While the acquisition was a coup, it came with two challenges; the first was that Petiet received only 97 of the plates. The three portraits of Vollard which conclude the series had been diverted (deliberately or accidentally) to a competitor, forcing Petiet to negotiate with a rival whenever he wanted to sell a complete set. The second challenge was the fact that Picasso had signed only fifteen impressions each of just ten works before Vollard died. It was clear to Petiet that he could increase the return on his investment if he could induce the artist to sign more of the edition. This he managed to do, but only sporadically, and at some cost—Picasso charged 100, then 200 francs, for each signature, in cash. Aware that Picasso might change his mind at any time, Petiet was careful to present sets of the large format, deluxe edition, to the artist first, followed by the regular edition and a selection of the most important individual subjects.
By 1969 Picasso had grown weary of this arrangement and had other pressing obligations. As Petiet had feared, the signing stopped.
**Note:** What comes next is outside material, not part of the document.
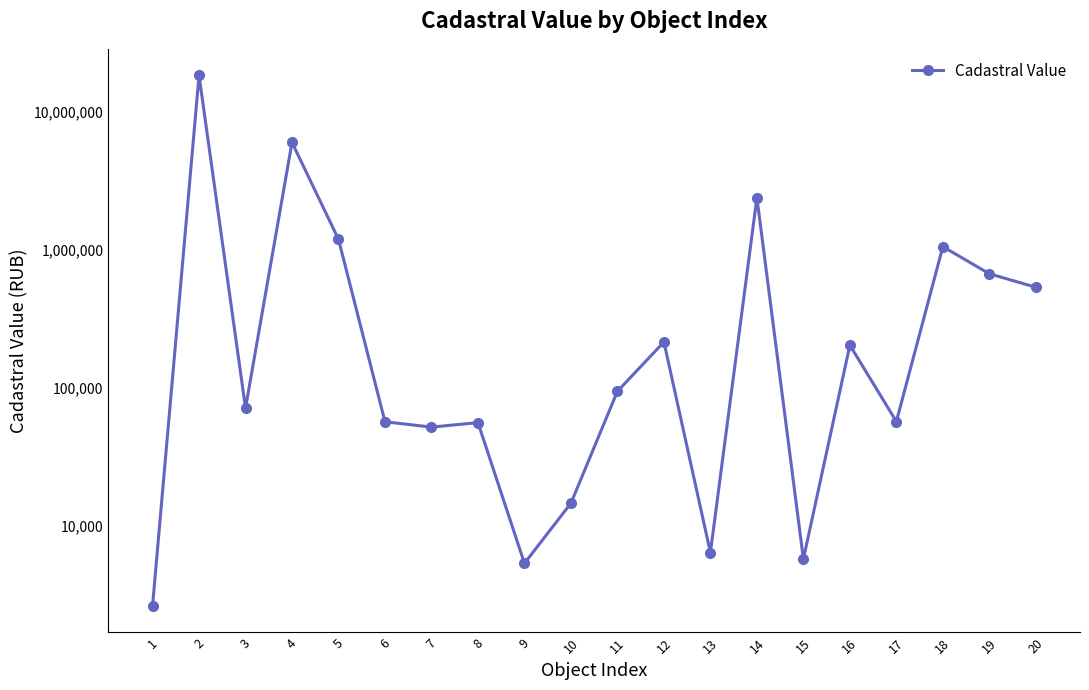

How many values exceed 94224?

10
Although he must have kept meticulous records, there is no surviving account of the number of individual impressions or complete sets that were signed by the artist. Ultimately, many sets were broken up by subsequent owners, with the result that complete sets, particularly the edition with large margins, are very rare. To our knowledge the present lot will be only the third example of a signed, deluxe set to have appeared at auction in forty years.